Task to carry out ->
For each line below with the word "cuboid", write out a copy.
Given data START
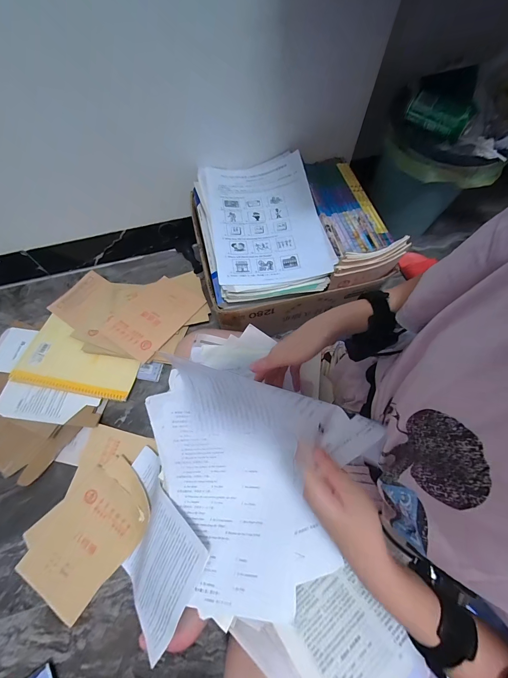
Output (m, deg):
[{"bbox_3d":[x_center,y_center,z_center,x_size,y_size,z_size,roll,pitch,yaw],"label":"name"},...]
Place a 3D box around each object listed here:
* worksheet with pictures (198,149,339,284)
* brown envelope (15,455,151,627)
[{"bbox_3d":[0.017,-0.246,0.563,0.219,0.039,0.302,-11,69,-5],"label":"worksheet with pictures"},{"bbox_3d":[-0.307,0.352,0.528,0.171,0.018,0.241,34,76,12],"label":"brown envelope"}]

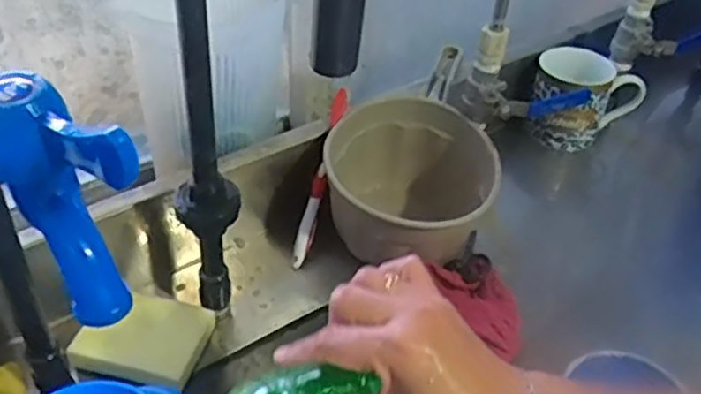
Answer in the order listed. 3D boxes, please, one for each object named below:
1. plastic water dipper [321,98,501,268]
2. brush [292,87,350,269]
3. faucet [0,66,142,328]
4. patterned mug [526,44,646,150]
[{"bbox_3d":[0.056,0.000,0.707,0.159,0.116,0.165,2,40,-2],"label":"plastic water dipper"},{"bbox_3d":[-0.030,-0.021,0.704,0.019,0.021,0.185,13,82,11],"label":"brush"},{"bbox_3d":[-0.097,-0.009,0.238,0.036,0.108,0.041,-3,32,37],"label":"faucet"},{"bbox_3d":[0.283,-0.110,0.860,0.127,0.114,0.091,19,43,17],"label":"patterned mug"}]

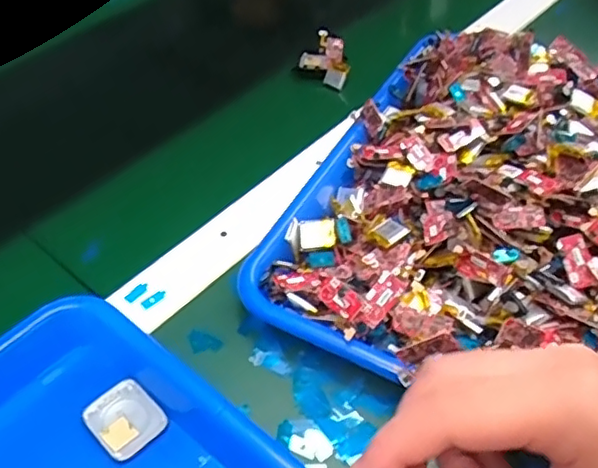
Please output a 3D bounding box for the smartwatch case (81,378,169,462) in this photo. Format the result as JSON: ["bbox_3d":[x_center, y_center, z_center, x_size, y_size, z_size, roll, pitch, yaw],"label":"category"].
[{"bbox_3d":[-0.092,0.098,0.321,0.033,0.005,0.038,-36,57,-26],"label":"smartwatch case"}]

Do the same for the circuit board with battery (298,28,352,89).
[{"bbox_3d":[0.022,-0.157,0.545,0.042,0.027,0.050,-1,49,1],"label":"circuit board with battery"}]

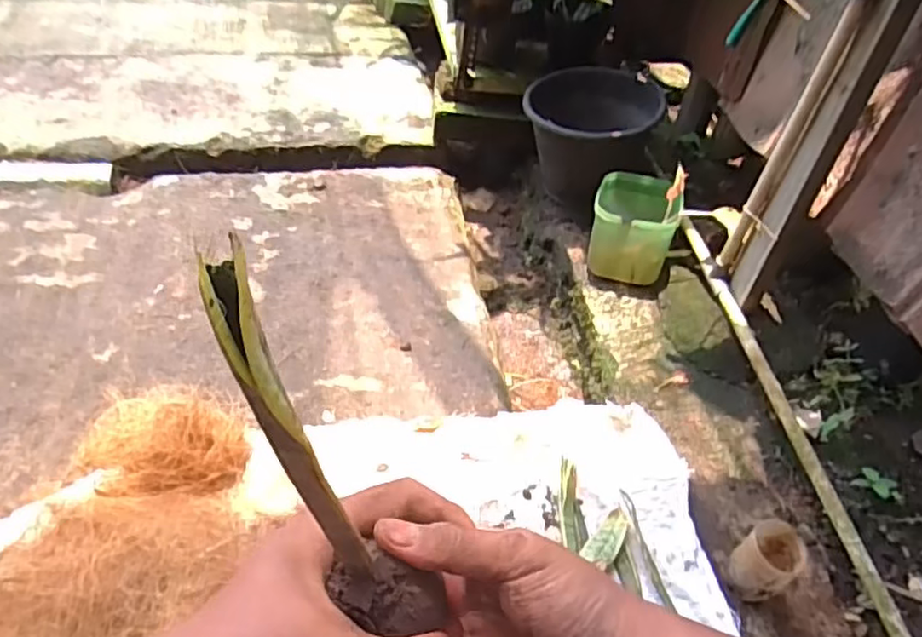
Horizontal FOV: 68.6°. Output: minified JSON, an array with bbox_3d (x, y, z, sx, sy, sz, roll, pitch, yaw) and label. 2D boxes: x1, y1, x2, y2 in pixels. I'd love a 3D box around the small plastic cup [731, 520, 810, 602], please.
[{"bbox_3d":[0.385,0.315,0.860,0.082,0.091,0.065,-30,54,-31],"label":"small plastic cup"}]

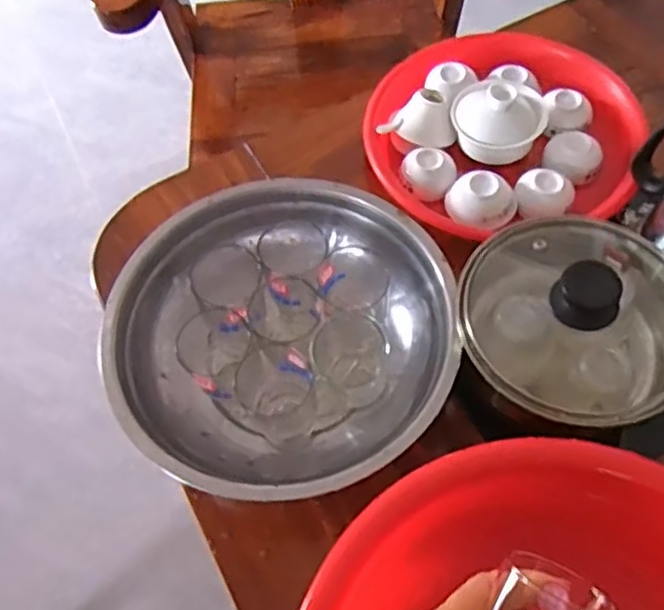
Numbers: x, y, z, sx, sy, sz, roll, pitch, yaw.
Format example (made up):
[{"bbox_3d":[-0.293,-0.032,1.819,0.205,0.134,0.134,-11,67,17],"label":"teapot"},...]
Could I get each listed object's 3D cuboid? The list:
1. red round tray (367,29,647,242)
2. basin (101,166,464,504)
[{"bbox_3d":[0.157,-0.165,0.637,0.248,0.057,0.236,-2,61,3],"label":"red round tray"},{"bbox_3d":[-0.037,0.025,0.531,0.259,0.088,0.249,-2,61,3],"label":"basin"}]

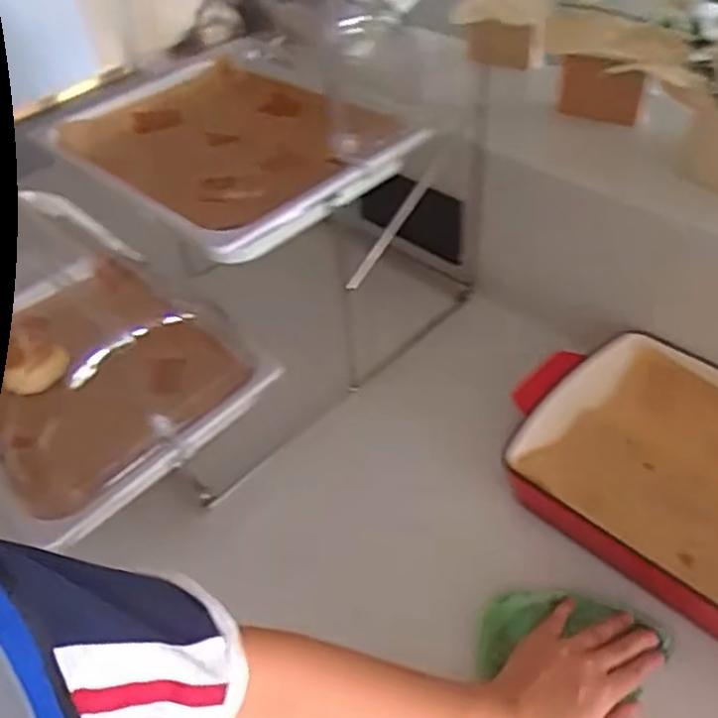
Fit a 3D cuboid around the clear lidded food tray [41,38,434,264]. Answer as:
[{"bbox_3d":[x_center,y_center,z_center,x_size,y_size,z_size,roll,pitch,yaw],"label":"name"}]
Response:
[{"bbox_3d":[-0.121,-0.213,0.693,0.326,0.045,0.294,31,55,33],"label":"clear lidded food tray"}]

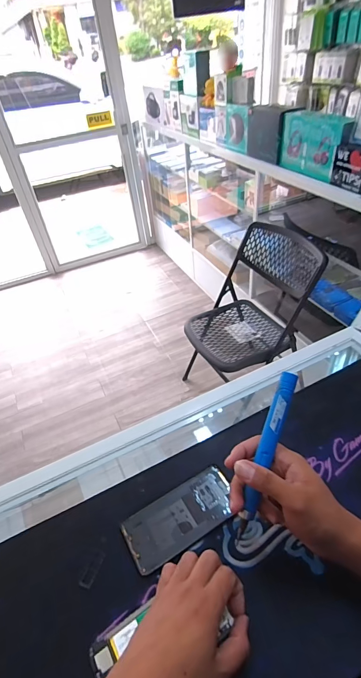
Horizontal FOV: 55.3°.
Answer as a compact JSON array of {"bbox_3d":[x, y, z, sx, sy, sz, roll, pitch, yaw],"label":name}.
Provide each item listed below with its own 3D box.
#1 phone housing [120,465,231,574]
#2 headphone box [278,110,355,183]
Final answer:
[{"bbox_3d":[0.003,0.230,0.451,0.150,0.006,0.071,-27,45,-20],"label":"phone housing"},{"bbox_3d":[0.514,-0.776,1.361,0.072,0.198,0.319,-17,42,-11],"label":"headphone box"}]

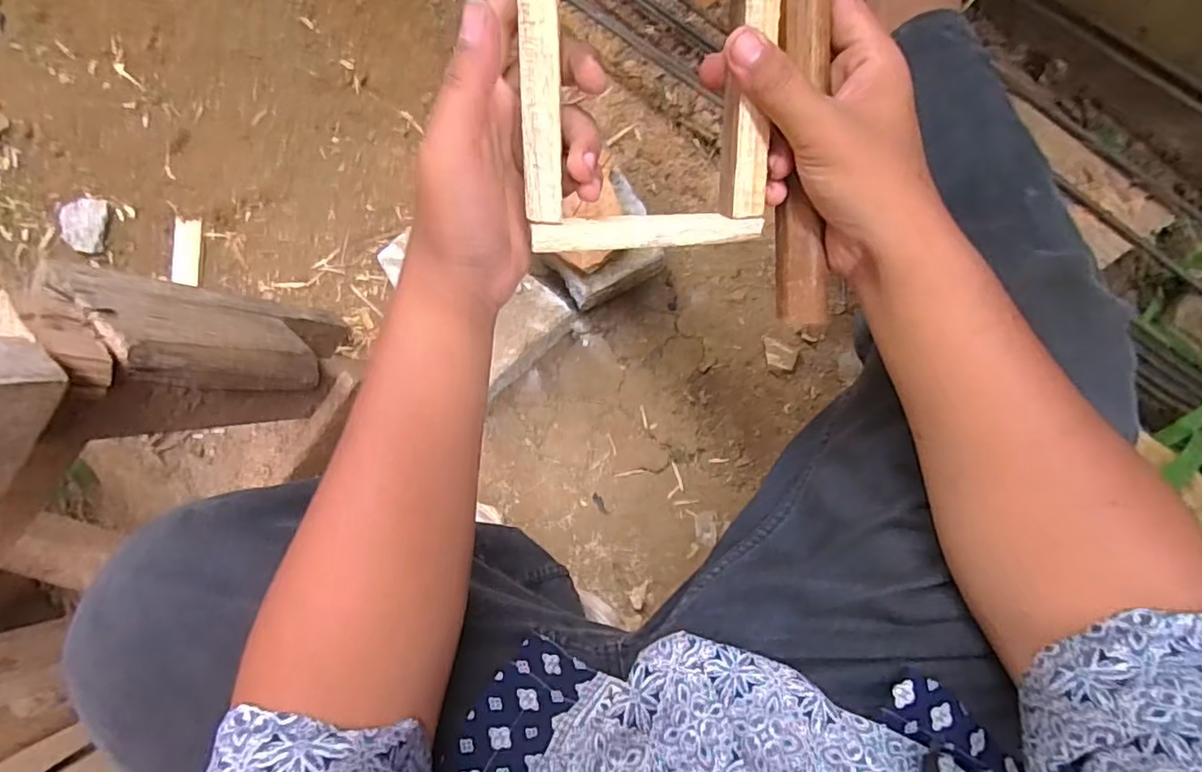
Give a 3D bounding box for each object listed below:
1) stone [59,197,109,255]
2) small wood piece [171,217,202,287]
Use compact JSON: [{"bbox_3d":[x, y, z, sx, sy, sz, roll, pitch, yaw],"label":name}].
[{"bbox_3d":[-0.707,-0.221,0.798,0.056,0.024,0.074,5,88,7],"label":"stone"},{"bbox_3d":[-0.566,-0.182,0.797,0.038,0.009,0.087,4,88,7],"label":"small wood piece"}]

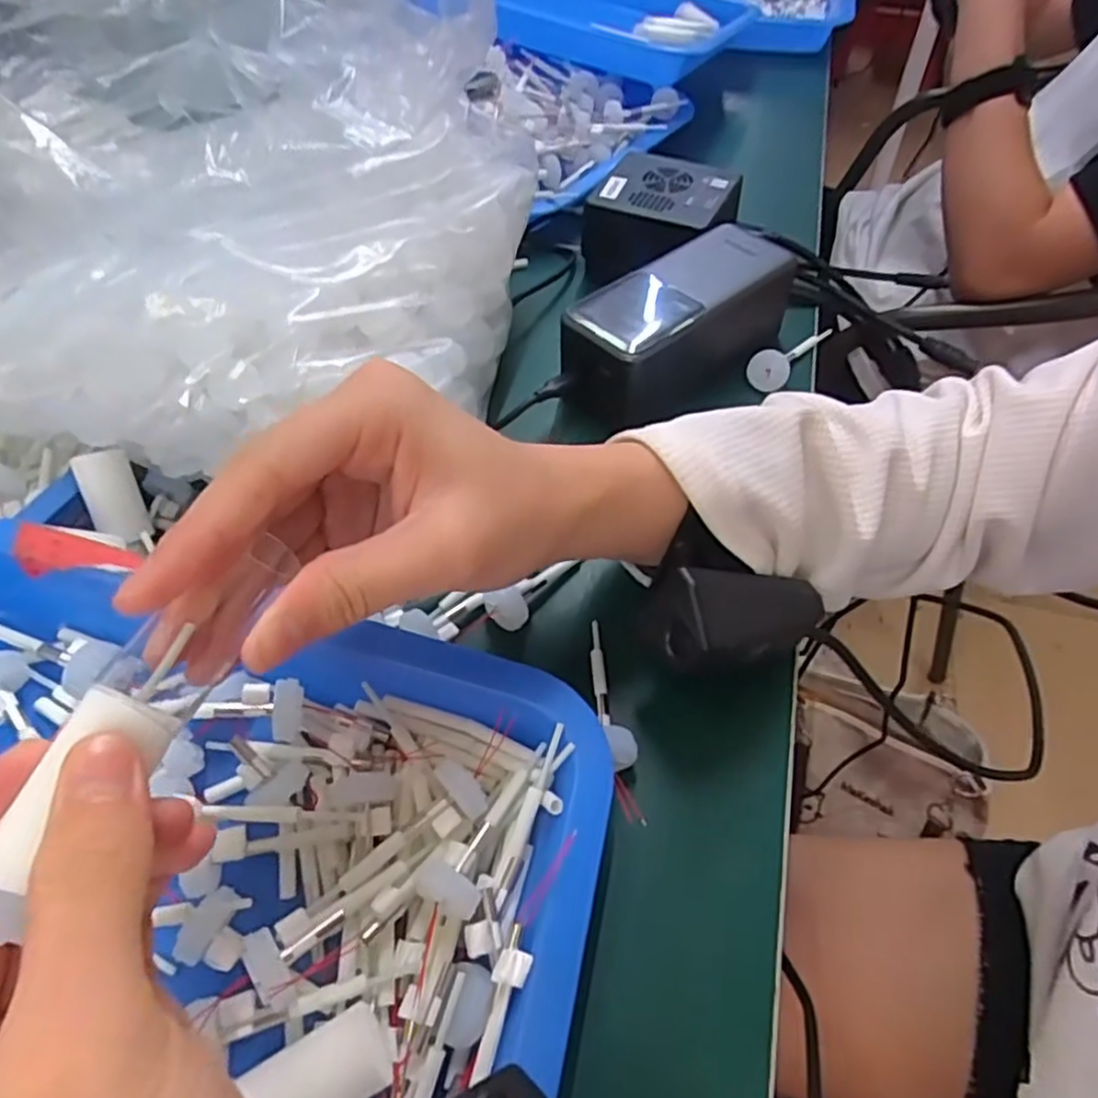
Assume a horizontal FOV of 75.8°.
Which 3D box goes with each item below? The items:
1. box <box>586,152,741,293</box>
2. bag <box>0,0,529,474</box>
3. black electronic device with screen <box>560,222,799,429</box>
Given data END
Exercise output ->
Could I get each listed object's 3D cuboid? The list:
Fit a 3D cuboid around the clear lidded food tray [41,38,434,264]. Answer as:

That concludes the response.